Die Marmorplatten mit den 218 Namen der Opfer des Massakers vom 10. Juni 1944 am Mahnmal in Distomo.

Die Marmorplatten mit den 218 Namen der Opfer des Massakers vom 10. Juni 1944 am Mahnmal in Distomo.
Bildquelle: Regina Wiesinger

Was kostet Gerechtigkeit?

Wenn man die Überlebenden des Krieges nach der deutschen Besatzungszeit in Griechenland frage, stoße man rasch auf Geschichten, die keineswegs vergangen seien, sagt Vasiliki Karanasou, stellvertretende Leiterin des Lyzeums von Distomo. Sie hält eine Diskussion über die Schuldfrage und eine angemessene Entschädigung durch Deutschland für unausweichlich: „Deutsche Amtsträger drücken zwar gern ihr Bedauern aus – nur um gleichzeitig in rechtlichen Fragen unnachgiebig zu bleiben.“ Die Deutschen als Nachkommen der Täter müssten mehr leisten als warme Worte, meint die Lehrerin aus Distomo. „Kinder, die damals ihre Eltern verloren haben, sollten entschädigt werden. Und auch für ein niedergebranntes Haus sollte es eine Entschädigung geben.“ Erst dann könnte es gute Beziehungen zwischen beiden Ländern geben. 

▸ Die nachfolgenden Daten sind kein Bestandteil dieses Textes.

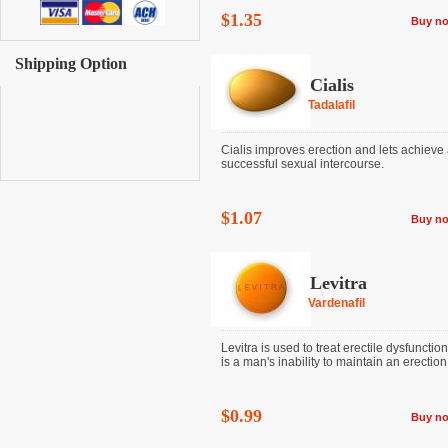
$1.35
Buy n
Shipping Option
Cialis
Tadalafil
Cialis improves erection and lets achieve
successful sexual intercourse.
$1.07
Buy n
Levitra
Vardenafil
Levitra is used to treat erectile dysfunctio
is a man's inability to maintain an erection. I
$0.99
Buy n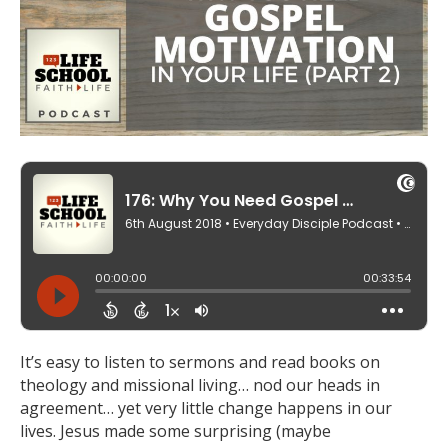
It’s easy to listen to sermons and read books on
theology and missional living… nod our heads in
agreement… yet very little change happens in our
lives. Jesus made some surprising (maybe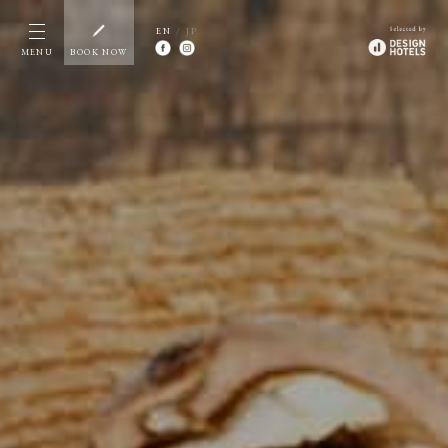
EN
/ JP
MENU
BOOK NOW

Nicht alle Schülerinnen und Schüler aus Distomo glauben dagegen, dass erlittenes Unrecht „wiedergutgemacht“ werden kann: „Eine finanzielle Entschädigung erweckt die Toten nicht zum Leben, sie würde die Opfer nur mit einem Preis beziffern. Als könnte man einen verlorenen Menschen in Rechnung stellen!“, sagt Stamatia.

Die Schülerinnen und Schüler des Begegnungsprojekts treten auch in schwierigen Zeiten deutsch-griechischer Beziehungen für gegenseitiges Verständnis ein: „Wir möchten Vorurteile abbauen. Und zwar Vorurteile auf beiden Seiten“, sagt Nikos.